The core of the problem is not cognitive style, but something else: attention management. The ability to attend to our environment, to our own feelings, and to those of others is a naturally evolved feature of the human brain. Attention is a finite commodity, and it is absolutely essential to living a good life. We need attention in order to truly listen to others — and even to ourselves. We need attention to truly enjoy sensory pleasures, as well as for efficient learning. We need it in order to be truly present during sex, or to be in love, or when we are just contemplating nature. Our brains can generate only a limited amount of this precious resource every day. Today, the advertisement and entertainment industries are attacking the very foundations of our capacity for experience, drawing us into the vast and confusing media jungle. They are trying to rob us of as much of our scarce resource as possible, and they are doing so in ever more persistent and intelligent ways. We know all that. But here is something we are just beginning to understand — that the Internet affects our sense of selfhood, and on a deep functional level.

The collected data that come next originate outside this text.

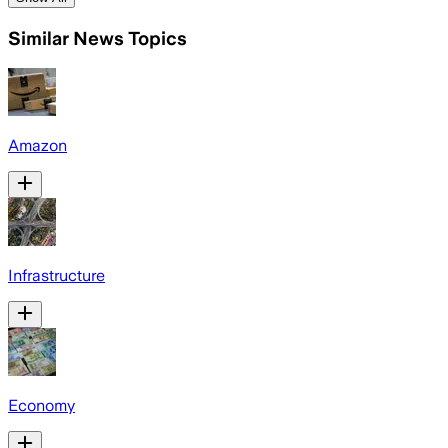
Similar News Topics
Amazon
Infrastructure
Economy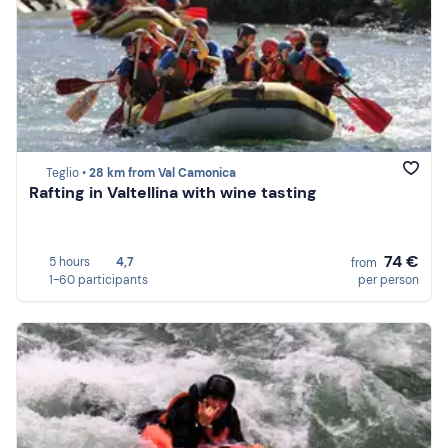
Teglio •
28 km from Val Camonica
Rafting in Valtellina with wine tasting
74 €
5 hours
4,7
from
1-60 participants
per person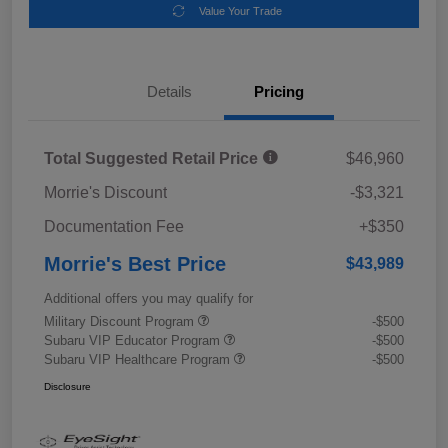
Value Your Trade
Details
Pricing
Total Suggested Retail Price
$46,960
Morrie's Discount
-$3,321
Documentation Fee
+$350
Morrie's Best Price
$43,989
Additional offers you may qualify for
Military Discount Program
-$500
Subaru VIP Educator Program
-$500
Subaru VIP Healthcare Program
-$500
Disclosure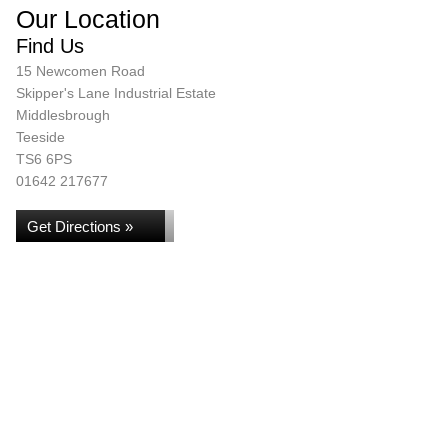
Our Location
Find Us
15 Newcomen Road
Skipper's Lane Industrial Estate
Middlesbrough
Teeside
TS6 6PS
01642 217677
Get Directions »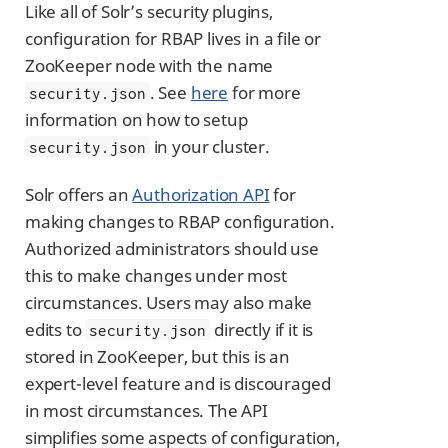
Like all of Solr’s security plugins,
configuration for RBAP lives in a file or
ZooKeeper node with the name
. See
here
for more
security.json
information on how to setup
in your cluster.
security.json
Solr offers an
Authorization API
for
making changes to RBAP configuration.
Authorized administrators should use
this to make changes under most
circumstances. Users may also make
edits to
directly if it is
security.json
stored in ZooKeeper, but this is an
expert-level feature and is discouraged
in most circumstances. The API
simplifies some aspects of configuration,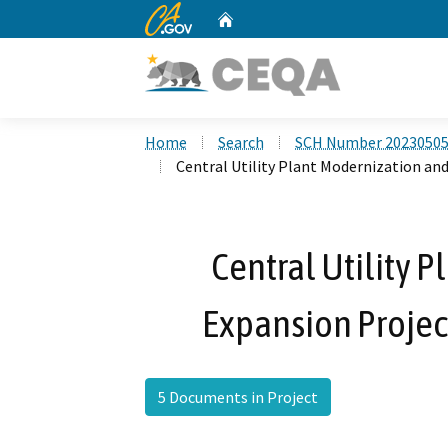
CA.gov
Home
Custom Google Search
Home
Search
SCH Number 2023050
Central Utility Plant Modernization an
Central Utility 
Expansion Projec
5 Documents in Project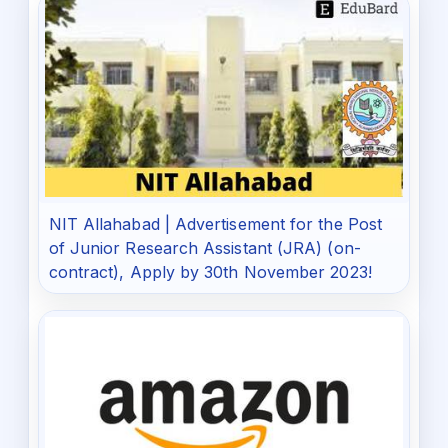
NIT Allahabad | Advertisement for the Post
of Junior Research Assistant (JRA) (on-
contract), Apply by 30th November 2023!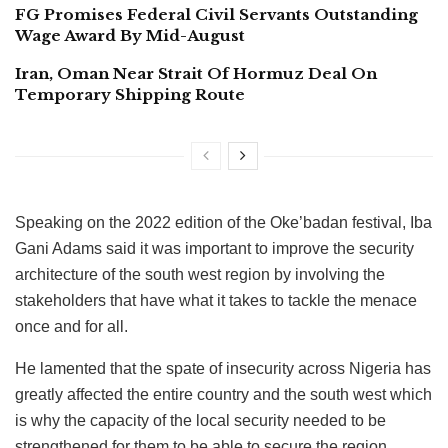
FG Promises Federal Civil Servants Outstanding
Wage Award By Mid-August
Iran, Oman Near Strait Of Hormuz Deal On
Temporary Shipping Route
Speaking on the 2022 edition of the Oke’badan festival, Iba
Gani Adams said it was important to improve the security
architecture of the south west region by involving the
stakeholders that have what it takes to tackle the menace
once and for all.
He lamented that the spate of insecurity across Nigeria has
greatly affected the entire country and the south west which
is why the capacity of the local security needed to be
strengthened for them to be able to secure the region.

Consciousness is the space of attentional agency: Conscious information is exactly that information in your brain to which you can deliberately direct your attention. As an attentional agent, you can initiate a shift in attention and, as it were, direct your inner flashlight at certain targets: a perceptual object, say, or a specific feeling. In many situations, people lose the property of attentional agency, and consequently their sense of self is weakened. Infants cannot control their visual attention; their gaze seems to wander aimlessly from one object to another, because this part of their Ego is not yet consolidated. Another example of consciousness without attentional control is the non-lucid dream state. In other cases, too, such as severe drunkenness or senile dementia, you may lose the ability to direct your attention — and, correspondingly, feel that your "self" is falling apart.

If it is true that the experience of controlling and sustaining your focus of attention is one of the deeper layers of phenomenal selfhood, then what we are currently witnessing is not only an organized attack on the space of consciousness per se but a mild form of depersonalization. New medial environments may therefore create a new form of waking consciousness that resembles weakly subjective states — a mixture of dreaming, dementia, intoxication, and infantilization. Now we all do this together, every day. I call it Public Dreaming.